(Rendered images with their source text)
☆ ☆ ☆
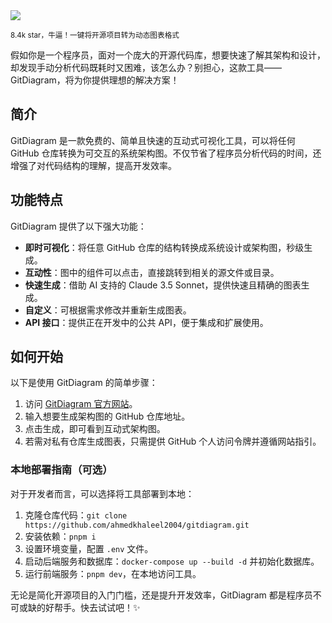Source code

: <img src="/assets/image/250412-gitdiagram.png"/> 

<small>8.4k star，牛逼！一键将开源项目转为动态图表格式</small>


假如你是一个程序员，面对一个庞大的开源代码库，想要快速了解其架构和设计，却发现手动分析代码既耗时又困难，该怎么办？别担心，这款工具——GitDiagram，将为你提供理想的解决方案！

## 简介
GitDiagram 是一款免费的、简单且快速的互动式可视化工具，可以将任何 GitHub 仓库转换为可交互的系统架构图。不仅节省了程序员分析代码的时间，还增强了对代码结构的理解，提高开发效率。

## 功能特点
GitDiagram 提供了以下强大功能：
- **即时可视化**：将任意 GitHub 仓库的结构转换成系统设计或架构图，秒级生成。
- **互动性**：图中的组件可以点击，直接跳转到相关的源文件或目录。
- **快速生成**：借助 AI 支持的 Claude 3.5 Sonnet，提供快速且精确的图表生成。
- **自定义**：可根据需求修改并重新生成图表。
- **API 接口**：提供正在开发中的公共 API，便于集成和扩展使用。

## 如何开始
以下是使用 GitDiagram 的简单步骤：
1. 访问 [GitDiagram 官方网站](https://gitdiagram.com)。
2. 输入想要生成架构图的 GitHub 仓库地址。
3. 点击生成，即可看到互动式架构图。
4. 若需对私有仓库生成图表，只需提供 GitHub 个人访问令牌并遵循网站指引。

### 本地部署指南（可选）
对于开发者而言，可以选择将工具部署到本地：
1. 克隆仓库代码：`git clone https://github.com/ahmedkhaleel2004/gitdiagram.git`
2. 安装依赖：`pnpm i`
3. 设置环境变量，配置 `.env` 文件。
4. 启动后端服务和数据库：`docker-compose up --build -d` 并初始化数据库。
5. 运行前端服务：`pnpm dev`，在本地访问工具。

无论是简化开源项目的入门门槛，还是提升开发效率，GitDiagram 都是程序员不可或缺的好帮手。快去试试吧！✨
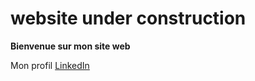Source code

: # website under construction

**Bienvenue sur mon site web**

Mon profil [LinkedIn](https://www.linkedin.com/in/inès-ely-5323132b1/)
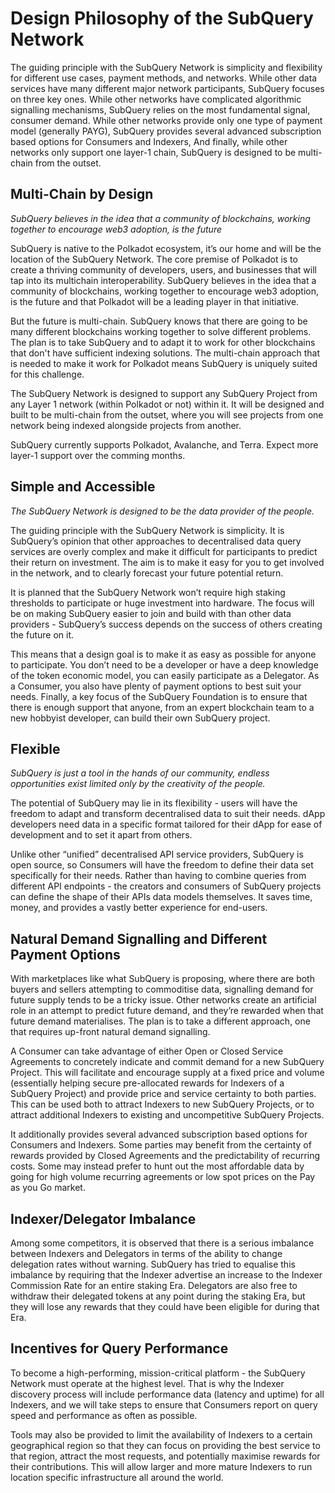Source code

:# Design Philosophy of the SubQuery Network

The guiding principle with the SubQuery Network is simplicity and flexibility for different use cases, payment methods, and networks. While other data services have many different major network participants, SubQuery focuses on three key ones. While other networks have complicated algorithmic signalling mechanisms, SubQuery relies on the most fundamental signal, consumer demand. While other networks provide only one type of payment model (generally PAYG), SubQuery provides several advanced subscription based options for Consumers and Indexers, And finally, while other networks only support one layer-1 chain, SubQuery is designed to be multi-chain from the outset.

## Multi-Chain by Design

*SubQuery believes in the idea that a community of blockchains, working together to encourage web3 adoption, is the future*

SubQuery is native to the Polkadot ecosystem, it’s our home and will be the location of the SubQuery Network. The core premise of Polkadot is to create a thriving community of developers, users, and businesses that will tap into its multichain interoperability. SubQuery believes in the idea that a community of blockchains, working together to encourage web3 adoption, is the future and that Polkadot will be a leading player in that initiative.

But the future is multi-chain. SubQuery knows that there are going to be many different blockchains working together to solve different problems. The plan is to take SubQuery and to adapt it to work for other blockchains that don't have sufficient indexing solutions. The multi-chain approach that is needed to make it work for Polkadot means SubQuery is uniquely suited for this challenge.

The SubQuery Network is designed to support any SubQuery Project from any Layer 1 network (within Polkadot or not) within it. It will be designed and built to be multi-chain from the outset, where you will see projects from one network being indexed alongside projects from another.

SubQuery currently supports Polkadot, Avalanche, and Terra. Expect more layer-1 support over the comming months.

## Simple and Accessible

*The SubQuery Network is designed to be the data provider of the people.*

The guiding principle with the SubQuery Network is simplicity. It is SubQuery’s opinion that other approaches to decentralised data query services are overly complex and make it difficult for participants to predict their return on investment. The aim is to make it easy for you to get involved in the network, and to clearly forecast your future potential return.

It is planned that the SubQuery Network won’t require high staking thresholds to participate or huge investment into hardware. The focus will be on making SubQuery easier to join and build with than other data providers - SubQuery’s success depends on the success of others creating the future on it.

This means that a design goal is to make it as easy as possible for anyone to participate. You don’t need to be a developer or have a deep knowledge of the token economic model, you can easily participate as a Delegator. As a Consumer, you also have plenty of payment options to best suit your needs. Finally, a key focus of the SubQuery Foundation is to ensure that there is enough support that anyone, from an expert blockchain team to a new hobbyist developer, can build their own SubQuery project.

## Flexible

*SubQuery is just a tool in the hands of our community, endless opportunities exist limited only by the creativity of the people.*

The potential of SubQuery may lie in its flexibility - users will have the freedom to adapt and transform decentralised data to suit their needs. dApp developers need data in a specific format tailored for their dApp for ease of development and to set it apart from others.

Unlike other “unified” decentralised API service providers, SubQuery is open source, so Consumers will have the freedom to define their data set specifically for their needs. Rather than having to combine queries from different API endpoints - the creators and consumers of SubQuery projects can define the shape of their APIs data models themselves. It saves time, money, and provides a vastly better experience for end-users.

## Natural Demand Signalling and Different Payment Options

With marketplaces like what SubQuery is proposing, where there are both buyers and sellers attempting to commoditise data, signalling demand for future supply tends to be a tricky issue. Other networks create an artificial role in an attempt to predict future demand, and they’re rewarded when that future demand materialises. The plan is to take a different approach, one that requires up-front natural demand signalling.

A Consumer can take advantage of either Open or Closed Service Agreements to concretely indicate and commit demand for a new SubQuery Project. This will facilitate and encourage supply at a fixed price and volume (essentially helping secure pre-allocated rewards for Indexers of a SubQuery Project) and provide price and service certainty to both parties. This can be used both to attract Indexers to new SubQuery Projects, or to attract additional Indexers to existing and uncompetitive SubQuery Projects.

It additionally provides several advanced subscription based options for Consumers and Indexers. Some parties may benefit from the certainty of rewards provided by Closed Agreements and the predictability of recurring costs. Some may instead prefer to hunt out the most affordable data by going for high volume recurring agreements or low spot prices on the Pay as you Go market.

## Indexer/Delegator Imbalance

Among some competitors, it is observed that there is a serious imbalance between Indexers and Delegators in terms of the ability to change delegation rates without warning. SubQuery has tried to equalise this imbalance by requiring that the Indexer advertise an increase to the Indexer Commission Rate for an entire staking Era. Delegators are also free to withdraw their delegated tokens at any point during the staking Era, but they will lose any rewards that they could have been eligible for during that Era.

## Incentives for Query Performance

To become a high-performing, mission-critical platform - the SubQuery Network must operate at the highest level. That is why the Indexer discovery process will include performance data (latency and uptime) for all Indexers, and we will take steps to ensure that Consumers report on query speed and performance as often as possible.

Tools may also be provided to limit the availability of Indexers to a certain geographical region so that they can focus on providing the best service to that region, attract the most requests, and potentially maximise rewards for their contributions. This will allow larger and more mature Indexers to run location specific infrastructure all around the world.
☆ ☆ ☆
WHAT TO WORK ON: Reproduce the source text of every entry, swapping "website under construction" for "site in progress" and changing nothing else. Leave the pictures out of your answer.

ANSWER BOX:
Source code

: <img src="/assets/image/250412-gitdiagram.png"/> 

<small>8.4k star，牛逼！一键将开源项目转为动态图表格式</small>


假如你是一个程序员，面对一个庞大的开源代码库，想要快速了解其架构和设计，却发现手动分析代码既耗时又困难，该怎么办？别担心，这款工具——GitDiagram，将为你提供理想的解决方案！

## 简介
GitDiagram 是一款免费的、简单且快速的互动式可视化工具，可以将任何 GitHub 仓库转换为可交互的系统架构图。不仅节省了程序员分析代码的时间，还增强了对代码结构的理解，提高开发效率。

## 功能特点
GitDiagram 提供了以下强大功能：
- **即时可视化**：将任意 GitHub 仓库的结构转换成系统设计或架构图，秒级生成。
- **互动性**：图中的组件可以点击，直接跳转到相关的源文件或目录。
- **快速生成**：借助 AI 支持的 Claude 3.5 Sonnet，提供快速且精确的图表生成。
- **自定义**：可根据需求修改并重新生成图表。
- **API 接口**：提供正在开发中的公共 API，便于集成和扩展使用。

## 如何开始
以下是使用 GitDiagram 的简单步骤：
1. 访问 [GitDiagram 官方网站](https://gitdiagram.com)。
2. 输入想要生成架构图的 GitHub 仓库地址。
3. 点击生成，即可看到互动式架构图。
4. 若需对私有仓库生成图表，只需提供 GitHub 个人访问令牌并遵循网站指引。

### 本地部署指南（可选）
对于开发者而言，可以选择将工具部署到本地：
1. 克隆仓库代码：`git clone https://github.com/ahmedkhaleel2004/gitdiagram.git`
2. 安装依赖：`pnpm i`
3. 设置环境变量，配置 `.env` 文件。
4. 启动后端服务和数据库：`docker-compose up --build -d` 并初始化数据库。
5. 运行前端服务：`pnpm dev`，在本地访问工具。

无论是简化开源项目的入门门槛，还是提升开发效率，GitDiagram 都是程序员不可或缺的好帮手。快去试试吧！✨
Source code

: # site in progress

**Bienvenue sur mon site web**

Mon profil [LinkedIn](https://www.linkedin.com/in/inès-ely-5323132b1/)
Source code

:# Design Philosophy of the SubQuery Network

The guiding principle with the SubQuery Network is simplicity and flexibility for different use cases, payment methods, and networks. While other data services have many different major network participants, SubQuery focuses on three key ones. While other networks have complicated algorithmic signalling mechanisms, SubQuery relies on the most fundamental signal, consumer demand. While other networks provide only one type of payment model (generally PAYG), SubQuery provides several advanced subscription based options for Consumers and Indexers, And finally, while other networks only support one layer-1 chain, SubQuery is designed to be multi-chain from the outset.

## Multi-Chain by Design

*SubQuery believes in the idea that a community of blockchains, working together to encourage web3 adoption, is the future*

SubQuery is native to the Polkadot ecosystem, it’s our home and will be the location of the SubQuery Network. The core premise of Polkadot is to create a thriving community of developers, users, and businesses that will tap into its multichain interoperability. SubQuery believes in the idea that a community of blockchains, working together to encourage web3 adoption, is the future and that Polkadot will be a leading player in that initiative.

But the future is multi-chain. SubQuery knows that there are going to be many different blockchains working together to solve different problems. The plan is to take SubQuery and to adapt it to work for other blockchains that don't have sufficient indexing solutions. The multi-chain approach that is needed to make it work for Polkadot means SubQuery is uniquely suited for this challenge.

The SubQuery Network is designed to support any SubQuery Project from any Layer 1 network (within Polkadot or not) within it. It will be designed and built to be multi-chain from the outset, where you will see projects from one network being indexed alongside projects from another.

SubQuery currently supports Polkadot, Avalanche, and Terra. Expect more layer-1 support over the comming months.

## Simple and Accessible

*The SubQuery Network is designed to be the data provider of the people.*

The guiding principle with the SubQuery Network is simplicity. It is SubQuery’s opinion that other approaches to decentralised data query services are overly complex and make it difficult for participants to predict their return on investment. The aim is to make it easy for you to get involved in the network, and to clearly forecast your future potential return.

It is planned that the SubQuery Network won’t require high staking thresholds to participate or huge investment into hardware. The focus will be on making SubQuery easier to join and build with than other data providers - SubQuery’s success depends on the success of others creating the future on it.

This means that a design goal is to make it as easy as possible for anyone to participate. You don’t need to be a developer or have a deep knowledge of the token economic model, you can easily participate as a Delegator. As a Consumer, you also have plenty of payment options to best suit your needs. Finally, a key focus of the SubQuery Foundation is to ensure that there is enough support that anyone, from an expert blockchain team to a new hobbyist developer, can build their own SubQuery project.

## Flexible

*SubQuery is just a tool in the hands of our community, endless opportunities exist limited only by the creativity of the people.*

The potential of SubQuery may lie in its flexibility - users will have the freedom to adapt and transform decentralised data to suit their needs. dApp developers need data in a specific format tailored for their dApp for ease of development and to set it apart from others.

Unlike other “unified” decentralised API service providers, SubQuery is open source, so Consumers will have the freedom to define their data set specifically for their needs. Rather than having to combine queries from different API endpoints - the creators and consumers of SubQuery projects can define the shape of their APIs data models themselves. It saves time, money, and provides a vastly better experience for end-users.

## Natural Demand Signalling and Different Payment Options

With marketplaces like what SubQuery is proposing, where there are both buyers and sellers attempting to commoditise data, signalling demand for future supply tends to be a tricky issue. Other networks create an artificial role in an attempt to predict future demand, and they’re rewarded when that future demand materialises. The plan is to take a different approach, one that requires up-front natural demand signalling.

A Consumer can take advantage of either Open or Closed Service Agreements to concretely indicate and commit demand for a new SubQuery Project. This will facilitate and encourage supply at a fixed price and volume (essentially helping secure pre-allocated rewards for Indexers of a SubQuery Project) and provide price and service certainty to both parties. This can be used both to attract Indexers to new SubQuery Projects, or to attract additional Indexers to existing and uncompetitive SubQuery Projects.

It additionally provides several advanced subscription based options for Consumers and Indexers. Some parties may benefit from the certainty of rewards provided by Closed Agreements and the predictability of recurring costs. Some may instead prefer to hunt out the most affordable data by going for high volume recurring agreements or low spot prices on the Pay as you Go market.

## Indexer/Delegator Imbalance

Among some competitors, it is observed that there is a serious imbalance between Indexers and Delegators in terms of the ability to change delegation rates without warning. SubQuery has tried to equalise this imbalance by requiring that the Indexer advertise an increase to the Indexer Commission Rate for an entire staking Era. Delegators are also free to withdraw their delegated tokens at any point during the staking Era, but they will lose any rewards that they could have been eligible for during that Era.

## Incentives for Query Performance

To become a high-performing, mission-critical platform - the SubQuery Network must operate at the highest level. That is why the Indexer discovery process will include performance data (latency and uptime) for all Indexers, and we will take steps to ensure that Consumers report on query speed and performance as often as possible.

Tools may also be provided to limit the availability of Indexers to a certain geographical region so that they can focus on providing the best service to that region, attract the most requests, and potentially maximise rewards for their contributions. This will allow larger and more mature Indexers to run location specific infrastructure all around the world.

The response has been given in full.